Earlier incidents have already exposed vulnerabilities in UMA’s governance. In March 2025, a single actor controlling 25% of UMA voting power was able to falsely settle a $7 million Polymarket contract on Ukraine’s mineral deal . The attack demonstrated that concentrated token holdings could override factual outcomes, undermining the premise that decentralized arbitration produces fair results.
The Strategy dispute is distinct but feeds into the same pattern. The market resolution hinges on a judgment call — whether public confirmation timing matters more than the underlying event — and the platform’s chosen arbitrators are structurally positioned to benefit from whichever side they favor.

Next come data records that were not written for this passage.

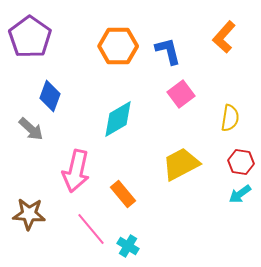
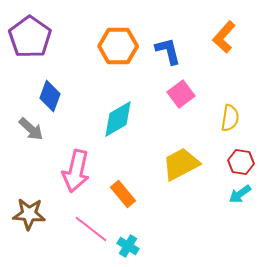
pink line: rotated 12 degrees counterclockwise
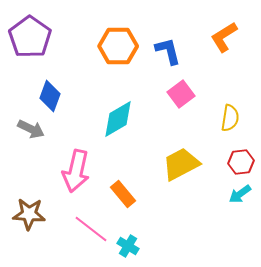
orange L-shape: rotated 16 degrees clockwise
gray arrow: rotated 16 degrees counterclockwise
red hexagon: rotated 15 degrees counterclockwise
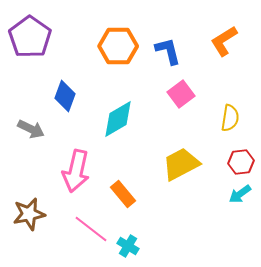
orange L-shape: moved 4 px down
blue diamond: moved 15 px right
brown star: rotated 16 degrees counterclockwise
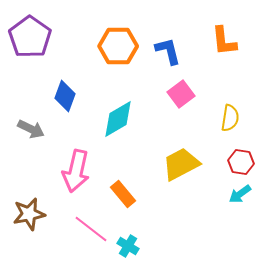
orange L-shape: rotated 64 degrees counterclockwise
red hexagon: rotated 15 degrees clockwise
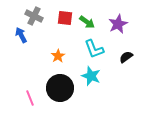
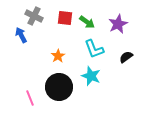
black circle: moved 1 px left, 1 px up
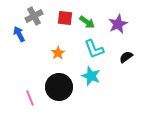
gray cross: rotated 36 degrees clockwise
blue arrow: moved 2 px left, 1 px up
orange star: moved 3 px up
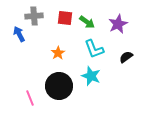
gray cross: rotated 24 degrees clockwise
black circle: moved 1 px up
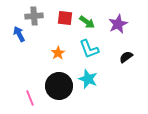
cyan L-shape: moved 5 px left
cyan star: moved 3 px left, 3 px down
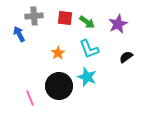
cyan star: moved 1 px left, 2 px up
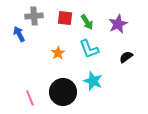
green arrow: rotated 21 degrees clockwise
cyan star: moved 6 px right, 4 px down
black circle: moved 4 px right, 6 px down
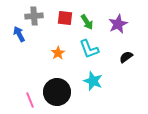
black circle: moved 6 px left
pink line: moved 2 px down
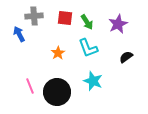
cyan L-shape: moved 1 px left, 1 px up
pink line: moved 14 px up
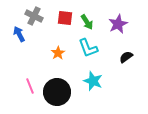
gray cross: rotated 30 degrees clockwise
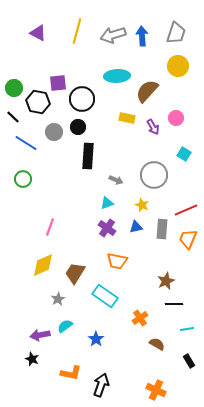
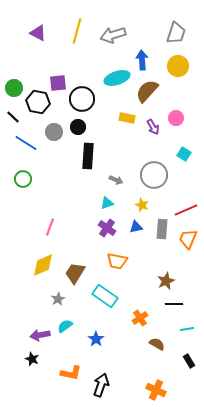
blue arrow at (142, 36): moved 24 px down
cyan ellipse at (117, 76): moved 2 px down; rotated 15 degrees counterclockwise
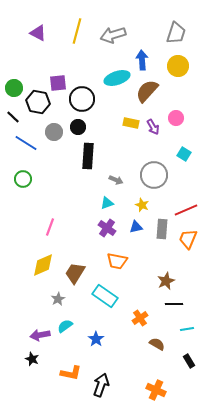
yellow rectangle at (127, 118): moved 4 px right, 5 px down
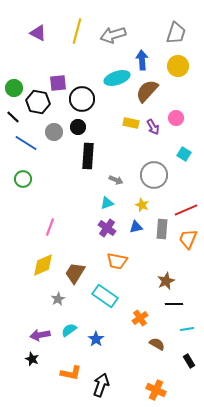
cyan semicircle at (65, 326): moved 4 px right, 4 px down
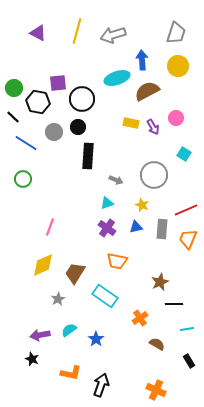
brown semicircle at (147, 91): rotated 20 degrees clockwise
brown star at (166, 281): moved 6 px left, 1 px down
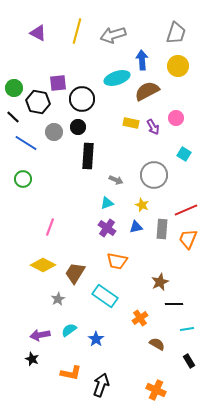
yellow diamond at (43, 265): rotated 50 degrees clockwise
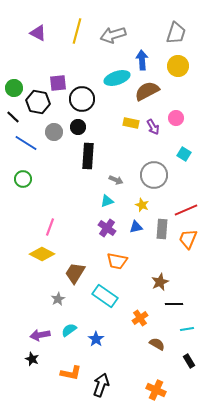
cyan triangle at (107, 203): moved 2 px up
yellow diamond at (43, 265): moved 1 px left, 11 px up
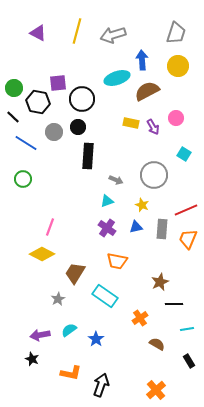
orange cross at (156, 390): rotated 24 degrees clockwise
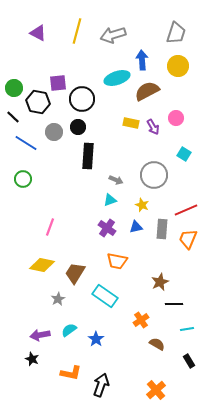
cyan triangle at (107, 201): moved 3 px right, 1 px up
yellow diamond at (42, 254): moved 11 px down; rotated 15 degrees counterclockwise
orange cross at (140, 318): moved 1 px right, 2 px down
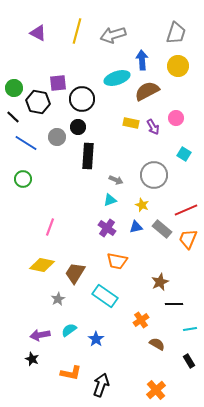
gray circle at (54, 132): moved 3 px right, 5 px down
gray rectangle at (162, 229): rotated 54 degrees counterclockwise
cyan line at (187, 329): moved 3 px right
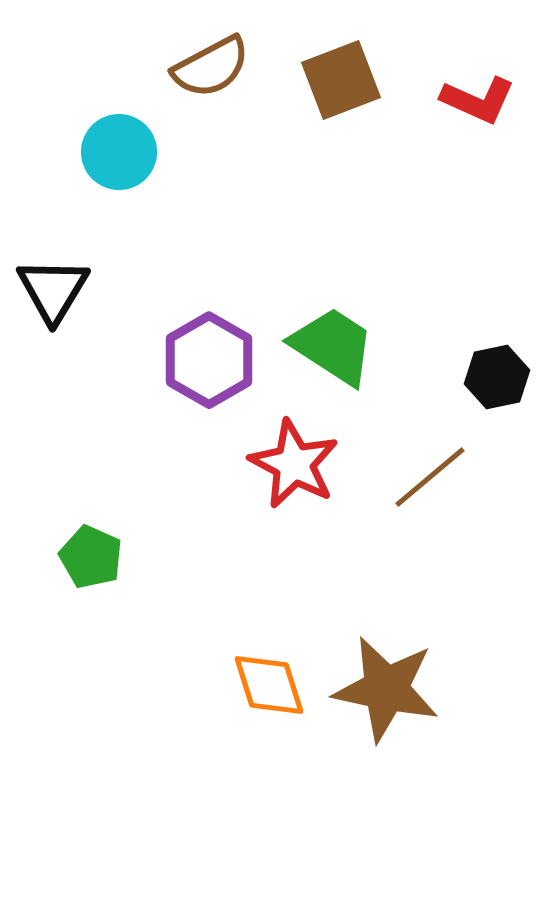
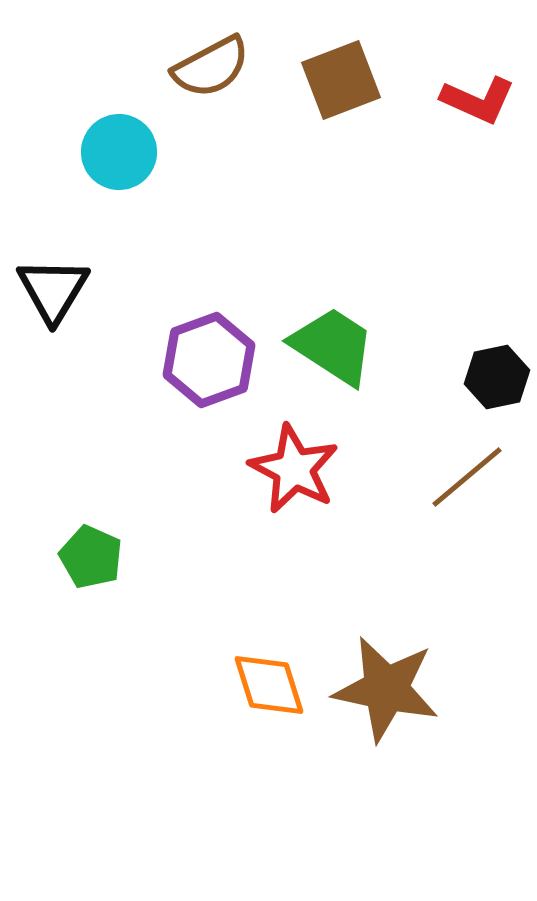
purple hexagon: rotated 10 degrees clockwise
red star: moved 5 px down
brown line: moved 37 px right
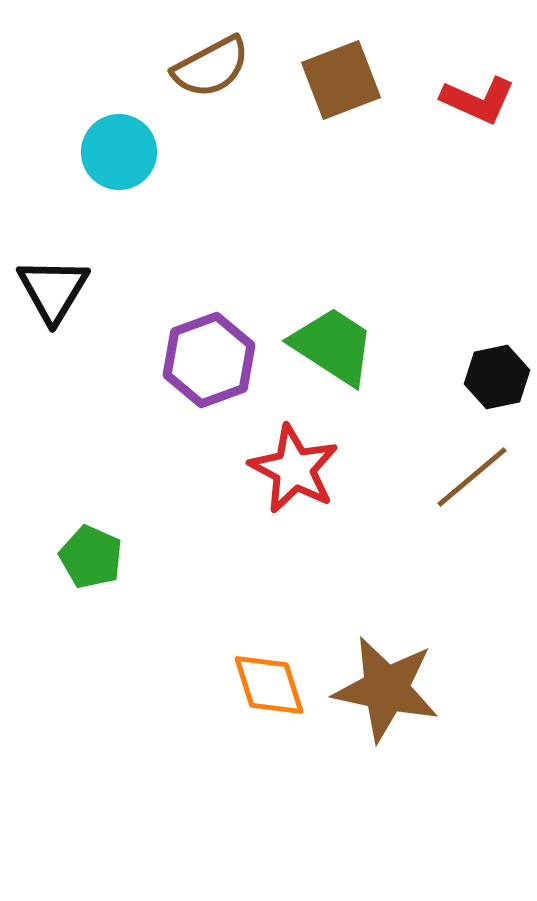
brown line: moved 5 px right
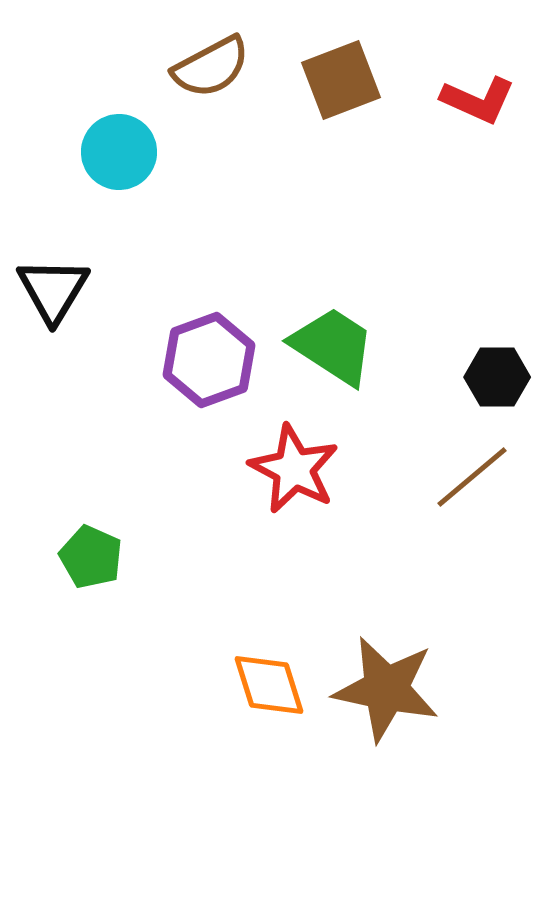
black hexagon: rotated 12 degrees clockwise
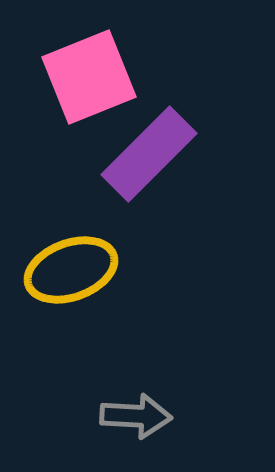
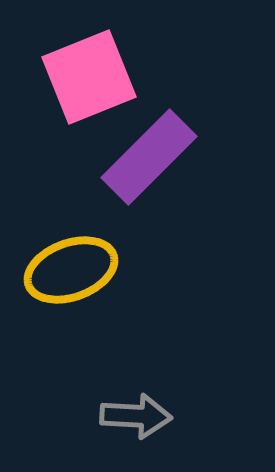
purple rectangle: moved 3 px down
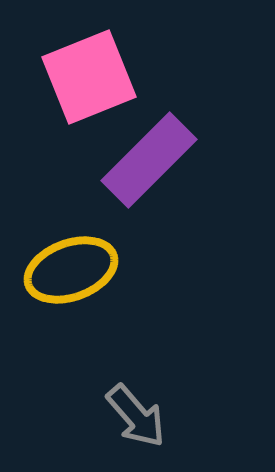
purple rectangle: moved 3 px down
gray arrow: rotated 46 degrees clockwise
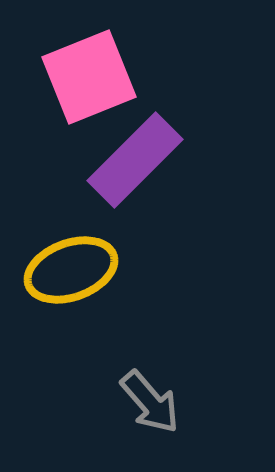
purple rectangle: moved 14 px left
gray arrow: moved 14 px right, 14 px up
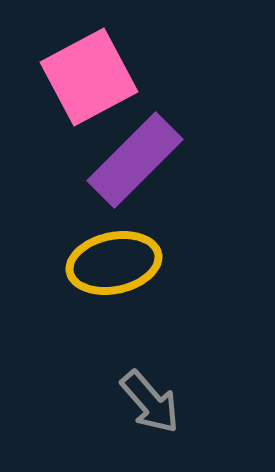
pink square: rotated 6 degrees counterclockwise
yellow ellipse: moved 43 px right, 7 px up; rotated 8 degrees clockwise
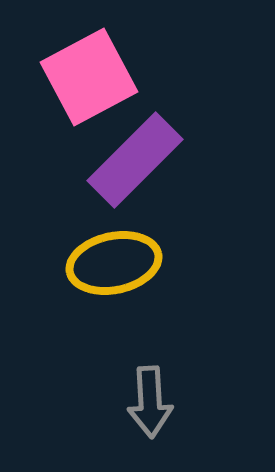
gray arrow: rotated 38 degrees clockwise
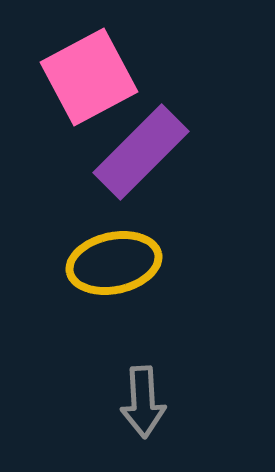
purple rectangle: moved 6 px right, 8 px up
gray arrow: moved 7 px left
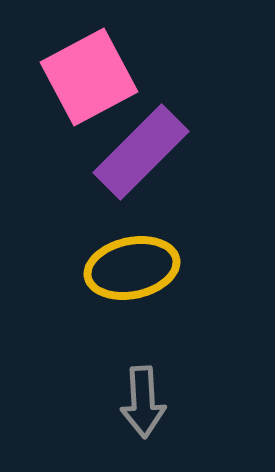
yellow ellipse: moved 18 px right, 5 px down
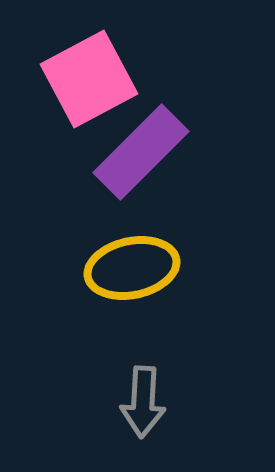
pink square: moved 2 px down
gray arrow: rotated 6 degrees clockwise
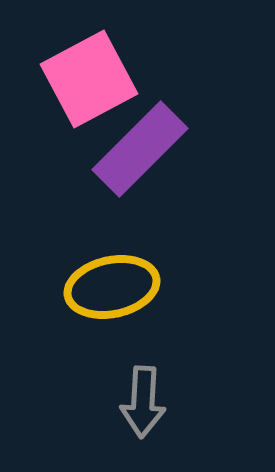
purple rectangle: moved 1 px left, 3 px up
yellow ellipse: moved 20 px left, 19 px down
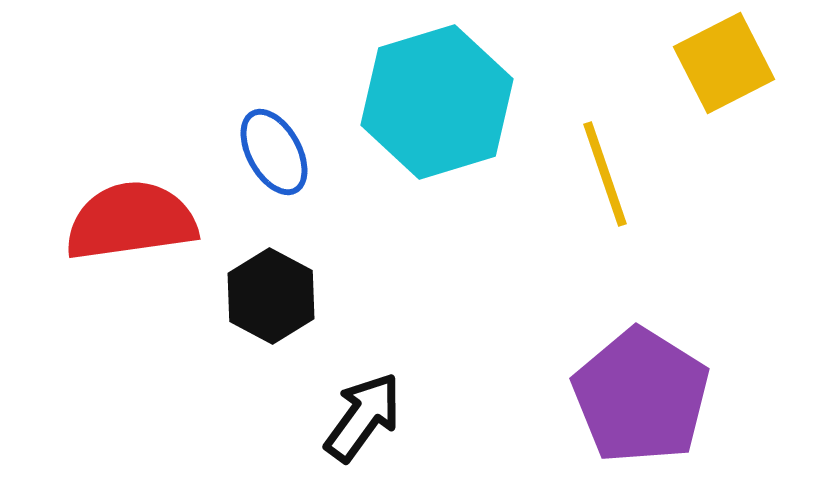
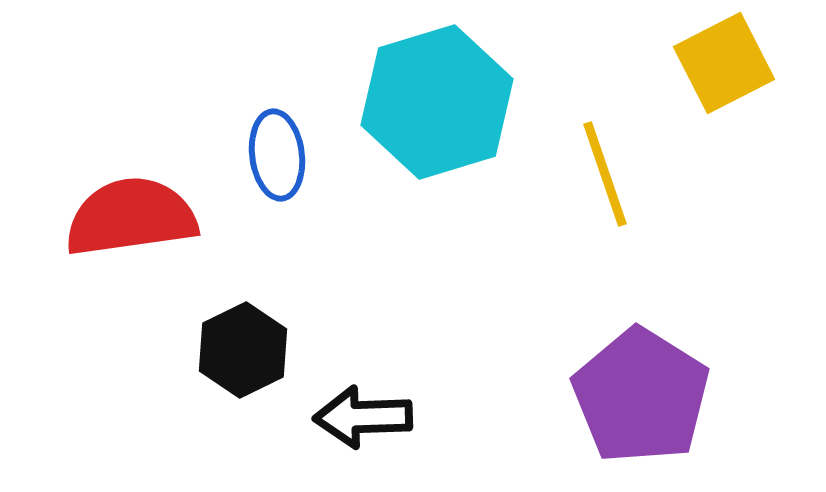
blue ellipse: moved 3 px right, 3 px down; rotated 22 degrees clockwise
red semicircle: moved 4 px up
black hexagon: moved 28 px left, 54 px down; rotated 6 degrees clockwise
black arrow: rotated 128 degrees counterclockwise
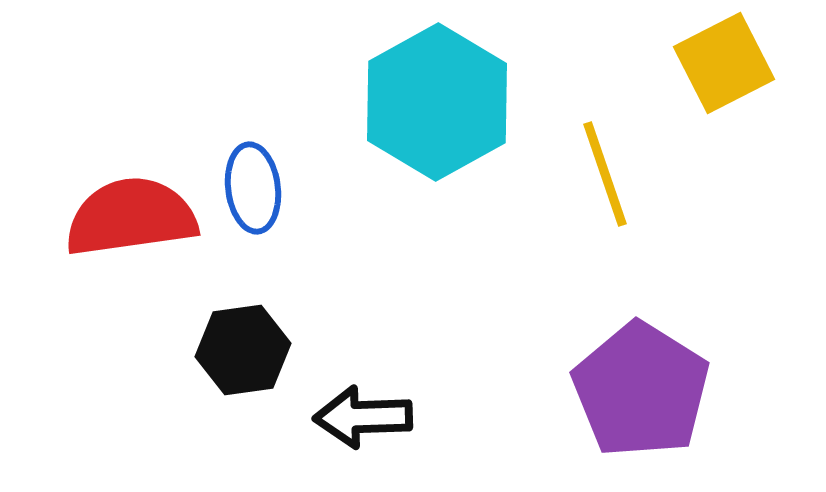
cyan hexagon: rotated 12 degrees counterclockwise
blue ellipse: moved 24 px left, 33 px down
black hexagon: rotated 18 degrees clockwise
purple pentagon: moved 6 px up
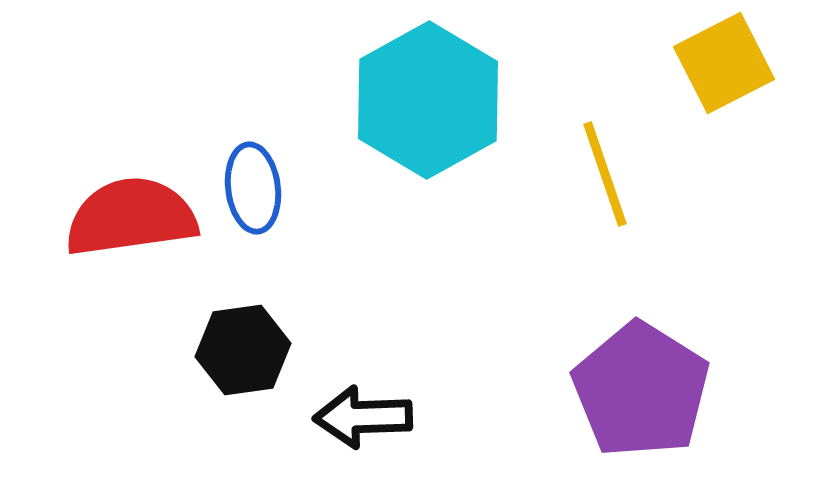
cyan hexagon: moved 9 px left, 2 px up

Every prediction market depends on users believing that outcomes will be settled honestly. When traders see an $80 million market produce a disputed resolution, and when they learn that the anonymous judges settling that dispute may hold bets on it, that belief erodes .
Users on the losing side of the Strategy market have voiced outrage not just at the proposed "No" resolution, but at the entire resolution architecture . If outcomes are ultimately decided by token holders who can vote in their own financial interest, the platform's core promise — that betting markets surface truth — becomes suspect
.
Polymarket's choice to outsource truth to UMA rather than resolve disputes internally, as Kalshi and other competitors do, means the platform cannot easily intervene when a conflict of interest appears . Each new disputed market, especially one with the visibility and dollar volume of the Strategy Bitcoin sale, deepens the trust deficit.
Regulatory questions add another layer of uncertainty, though the available sources do not detail specific CFTC or DOJ actions against Polymarket . The structural problem is the arbitration system itself. Until Polymarket addresses the conflict-of-interest risk in how its markets are settled, high-stakes disputes like the Strategy case will continue to test whether the platform can maintain the trust it needs to function.